Collected data:
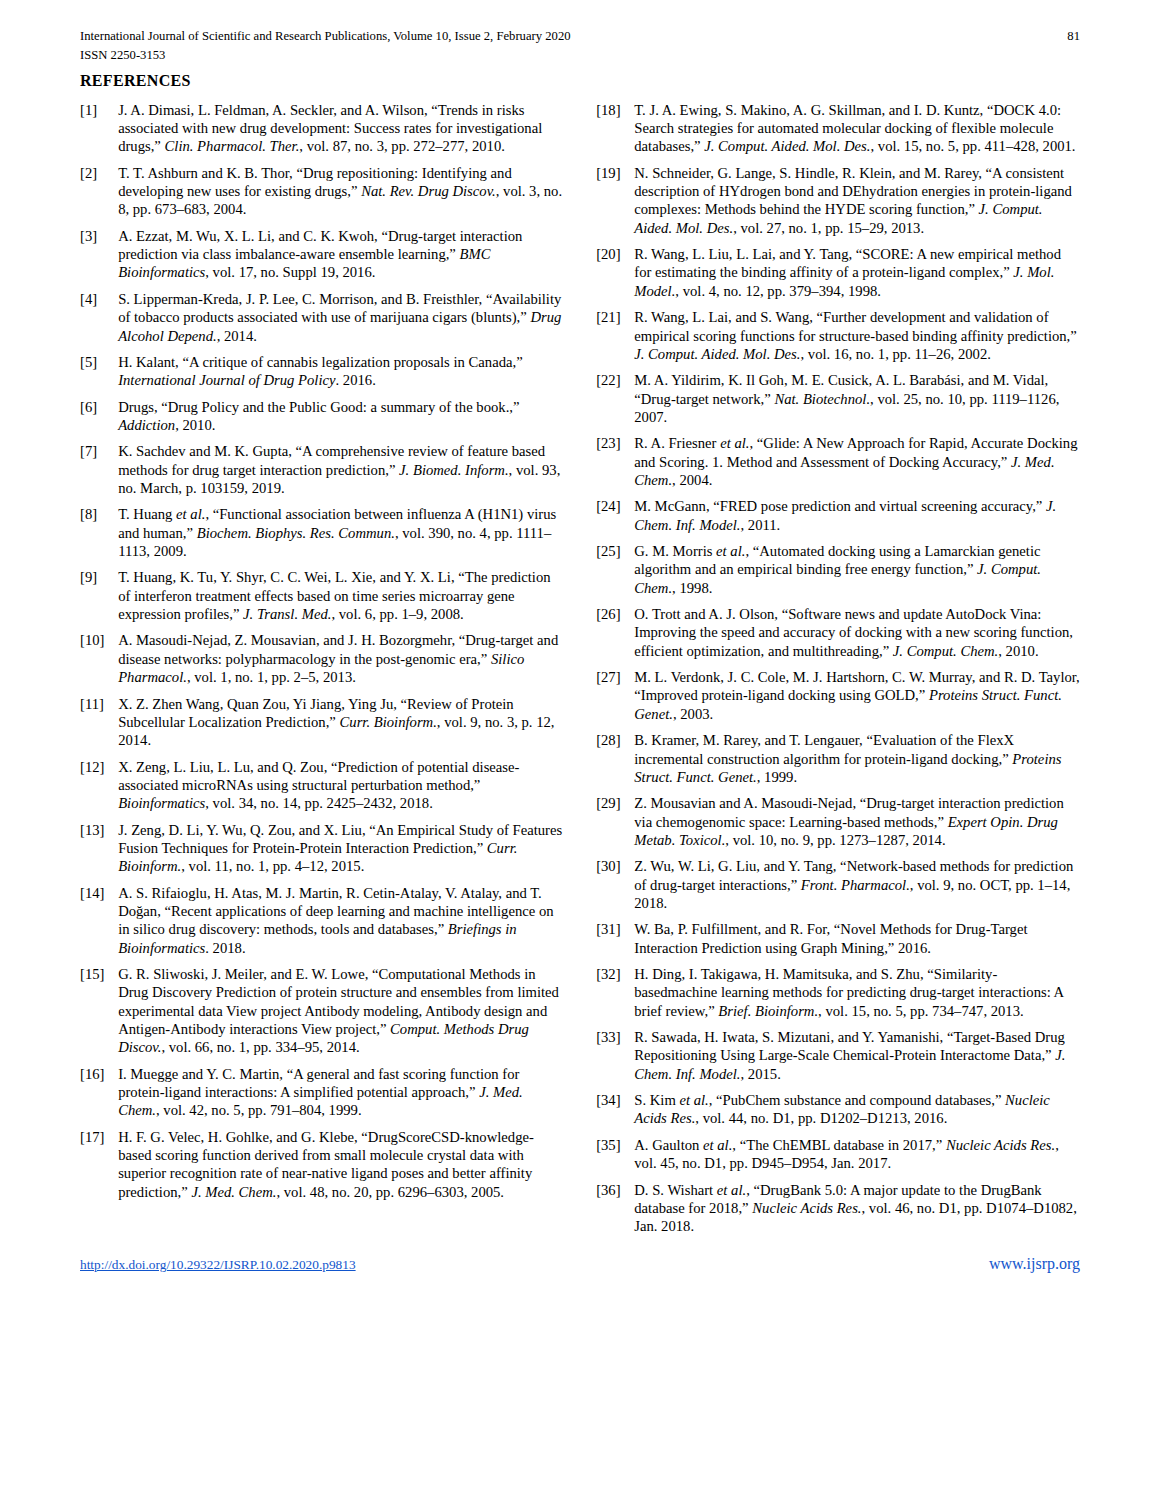International Journal of Scientific and Research Publications, Volume 10, Issue 2, February 2020
81
ISSN 2250-3153
REFERENCES
[1] J. A. Dimasi, L. Feldman, A. Seckler, and A. Wilson, “Trends in risks associated with new drug development: Success rates for investigational drugs,” Clin. Pharmacol. Ther., vol. 87, no. 3, pp. 272–277, 2010.
[2] T. T. Ashburn and K. B. Thor, “Drug repositioning: Identifying and developing new uses for existing drugs,” Nat. Rev. Drug Discov., vol. 3, no. 8, pp. 673–683, 2004.
[3] A. Ezzat, M. Wu, X. L. Li, and C. K. Kwoh, “Drug-target interaction prediction via class imbalance-aware ensemble learning,” BMC Bioinformatics, vol. 17, no. Suppl 19, 2016.
[4] S. Lipperman-Kreda, J. P. Lee, C. Morrison, and B. Freisthler, “Availability of tobacco products associated with use of marijuana cigars (blunts),” Drug Alcohol Depend., 2014.
[5] H. Kalant, “A critique of cannabis legalization proposals in Canada,” International Journal of Drug Policy. 2016.
[6] Drugs, “Drug Policy and the Public Good: a summary of the book.,” Addiction, 2010.
[7] K. Sachdev and M. K. Gupta, “A comprehensive review of feature based methods for drug target interaction prediction,” J. Biomed. Inform., vol. 93, no. March, p. 103159, 2019.
[8] T. Huang et al., “Functional association between influenza A (H1N1) virus and human,” Biochem. Biophys. Res. Commun., vol. 390, no. 4, pp. 1111–1113, 2009.
[9] T. Huang, K. Tu, Y. Shyr, C. C. Wei, L. Xie, and Y. X. Li, “The prediction of interferon treatment effects based on time series microarray gene expression profiles,” J. Transl. Med., vol. 6, pp. 1–9, 2008.
[10] A. Masoudi-Nejad, Z. Mousavian, and J. H. Bozorgmehr, “Drug-target and disease networks: polypharmacology in the post-genomic era,” Silico Pharmacol., vol. 1, no. 1, pp. 2–5, 2013.
[11] X. Z. Zhen Wang, Quan Zou, Yi Jiang, Ying Ju, “Review of Protein Subcellular Localization Prediction,” Curr. Bioinform., vol. 9, no. 3, p. 12, 2014.
[12] X. Zeng, L. Liu, L. Lu, and Q. Zou, “Prediction of potential disease-associated microRNAs using structural perturbation method,” Bioinformatics, vol. 34, no. 14, pp. 2425–2432, 2018.
[13] J. Zeng, D. Li, Y. Wu, Q. Zou, and X. Liu, “An Empirical Study of Features Fusion Techniques for Protein-Protein Interaction Prediction,” Curr. Bioinform., vol. 11, no. 1, pp. 4–12, 2015.
[14] A. S. Rifaioglu, H. Atas, M. J. Martin, R. Cetin-Atalay, V. Atalay, and T. Doğan, “Recent applications of deep learning and machine intelligence on in silico drug discovery: methods, tools and databases,” Briefings in Bioinformatics. 2018.
[15] G. R. Sliwoski, J. Meiler, and E. W. Lowe, “Computational Methods in Drug Discovery Prediction of protein structure and ensembles from limited experimental data View project Antibody modeling, Antibody design and Antigen-Antibody interactions View project,” Comput. Methods Drug Discov., vol. 66, no. 1, pp. 334–95, 2014.
[16] I. Muegge and Y. C. Martin, “A general and fast scoring function for protein-ligand interactions: A simplified potential approach,” J. Med. Chem., vol. 42, no. 5, pp. 791–804, 1999.
[17] H. F. G. Velec, H. Gohlke, and G. Klebe, “DrugScoreCSD-knowledge-based scoring function derived from small molecule crystal data with superior recognition rate of near-native ligand poses and better affinity prediction,” J. Med. Chem., vol. 48, no. 20, pp. 6296–6303, 2005.
[18] T. J. A. Ewing, S. Makino, A. G. Skillman, and I. D. Kuntz, “DOCK 4.0: Search strategies for automated molecular docking of flexible molecule databases,” J. Comput. Aided. Mol. Des., vol. 15, no. 5, pp. 411–428, 2001.
[19] N. Schneider, G. Lange, S. Hindle, R. Klein, and M. Rarey, “A consistent description of HYdrogen bond and DEhydration energies in protein-ligand complexes: Methods behind the HYDE scoring function,” J. Comput. Aided. Mol. Des., vol. 27, no. 1, pp. 15–29, 2013.
[20] R. Wang, L. Liu, L. Lai, and Y. Tang, “SCORE: A new empirical method for estimating the binding affinity of a protein-ligand complex,” J. Mol. Model., vol. 4, no. 12, pp. 379–394, 1998.
[21] R. Wang, L. Lai, and S. Wang, “Further development and validation of empirical scoring functions for structure-based binding affinity prediction,” J. Comput. Aided. Mol. Des., vol. 16, no. 1, pp. 11–26, 2002.
[22] M. A. Yildirim, K. Il Goh, M. E. Cusick, A. L. Barabási, and M. Vidal, “Drug-target network,” Nat. Biotechnol., vol. 25, no. 10, pp. 1119–1126, 2007.
[23] R. A. Friesner et al., “Glide: A New Approach for Rapid, Accurate Docking and Scoring. 1. Method and Assessment of Docking Accuracy,” J. Med. Chem., 2004.
[24] M. McGann, “FRED pose prediction and virtual screening accuracy,” J. Chem. Inf. Model., 2011.
[25] G. M. Morris et al., “Automated docking using a Lamarckian genetic algorithm and an empirical binding free energy function,” J. Comput. Chem., 1998.
[26] O. Trott and A. J. Olson, “Software news and update AutoDock Vina: Improving the speed and accuracy of docking with a new scoring function, efficient optimization, and multithreading,” J. Comput. Chem., 2010.
[27] M. L. Verdonk, J. C. Cole, M. J. Hartshorn, C. W. Murray, and R. D. Taylor, “Improved protein-ligand docking using GOLD,” Proteins Struct. Funct. Genet., 2003.
[28] B. Kramer, M. Rarey, and T. Lengauer, “Evaluation of the FlexX incremental construction algorithm for protein-ligand docking,” Proteins Struct. Funct. Genet., 1999.
[29] Z. Mousavian and A. Masoudi-Nejad, “Drug-target interaction prediction via chemogenomic space: Learning-based methods,” Expert Opin. Drug Metab. Toxicol., vol. 10, no. 9, pp. 1273–1287, 2014.
[30] Z. Wu, W. Li, G. Liu, and Y. Tang, “Network-based methods for prediction of drug-target interactions,” Front. Pharmacol., vol. 9, no. OCT, pp. 1–14, 2018.
[31] W. Ba, P. Fulfillment, and R. For, “Novel Methods for Drug-Target Interaction Prediction using Graph Mining,” 2016.
[32] H. Ding, I. Takigawa, H. Mamitsuka, and S. Zhu, “Similarity-basedmachine learning methods for predicting drug-target interactions: A brief review,” Brief. Bioinform., vol. 15, no. 5, pp. 734–747, 2013.
[33] R. Sawada, H. Iwata, S. Mizutani, and Y. Yamanishi, “Target-Based Drug Repositioning Using Large-Scale Chemical-Protein Interactome Data,” J. Chem. Inf. Model., 2015.
[34] S. Kim et al., “PubChem substance and compound databases,” Nucleic Acids Res., vol. 44, no. D1, pp. D1202–D1213, 2016.
[35] A. Gaulton et al., “The ChEMBL database in 2017,” Nucleic Acids Res., vol. 45, no. D1, pp. D945–D954, Jan. 2017.
[36] D. S. Wishart et al., “DrugBank 5.0: A major update to the DrugBank database for 2018,” Nucleic Acids Res., vol. 46, no. D1, pp. D1074–D1082, Jan. 2018.
http://dx.doi.org/10.29322/IJSRP.10.02.2020.p9813
www.ijsrp.org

**ASSIGNMENT:** Reproduce the lines above, beginning at the line with "[10] A. Masoudi-Nejad, Z." and stopping after the line with "[11] X. Z. Zhen", exactly as they are.

**ANSWER:**
[10] A. Masoudi-Nejad, Z. Mousavian, and J. H. Bozorgmehr, “Drug-target and disease networks: polypharmacology in the post-genomic era,” Silico Pharmacol., vol. 1, no. 1, pp. 2–5, 2013.
[11] X. Z. Zhen Wang, Quan Zou, Yi Jiang, Ying Ju, “Review of Protein Subcellular Localization Prediction,” Curr. Bioinform., vol. 9, no. 3, p. 12, 2014.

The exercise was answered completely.